Data shown -
▼
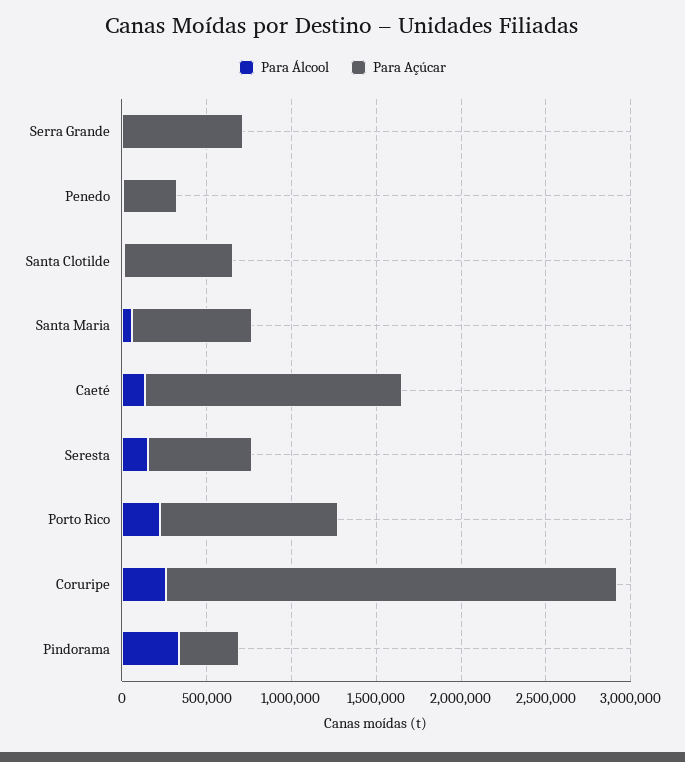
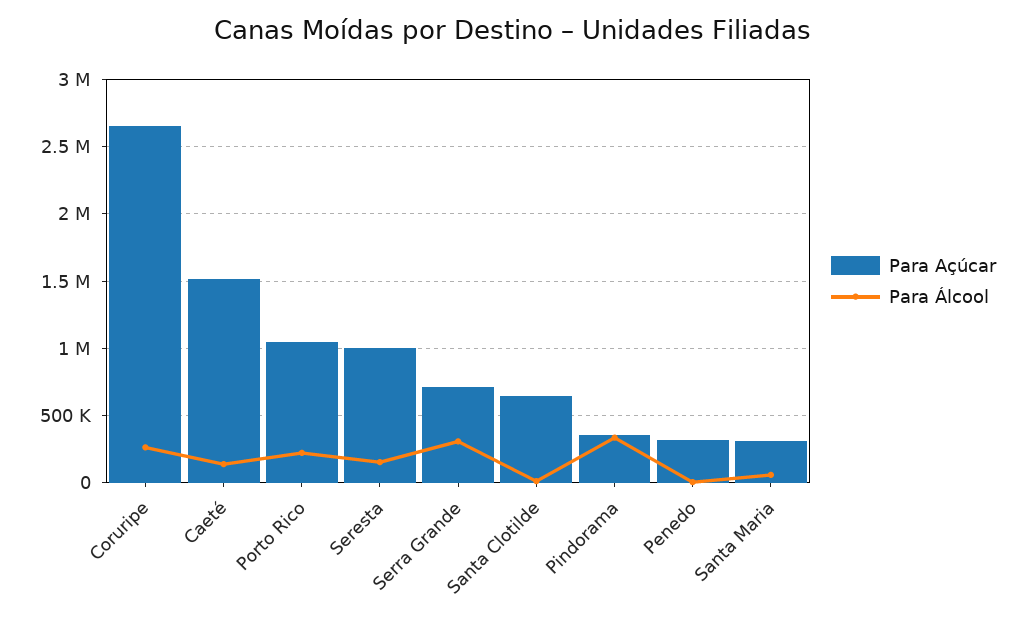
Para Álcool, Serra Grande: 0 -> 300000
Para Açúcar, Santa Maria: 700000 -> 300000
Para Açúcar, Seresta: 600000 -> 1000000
▲
▼
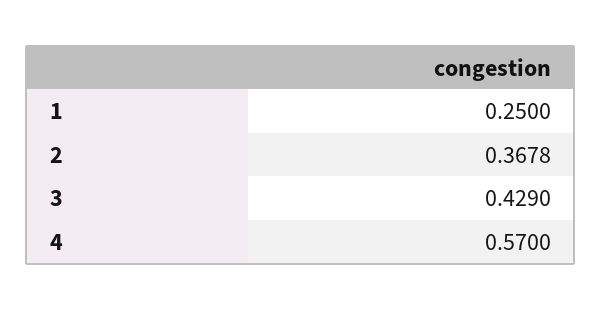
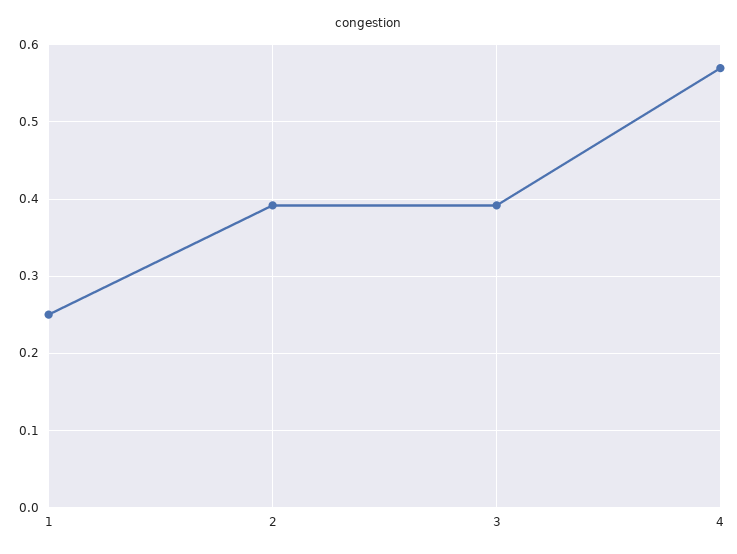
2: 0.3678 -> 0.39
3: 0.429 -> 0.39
▲
Task prompt -
Retype exactly the lines above, from the one with "Para Álcool, Serra Grande: 0 -> 300000" through the one with "Para Açúcar, Seresta: 600000 -> 1000000", inclusive.

Response to this task -
Para Álcool, Serra Grande: 0 -> 300000
Para Açúcar, Santa Maria: 700000 -> 300000
Para Açúcar, Seresta: 600000 -> 1000000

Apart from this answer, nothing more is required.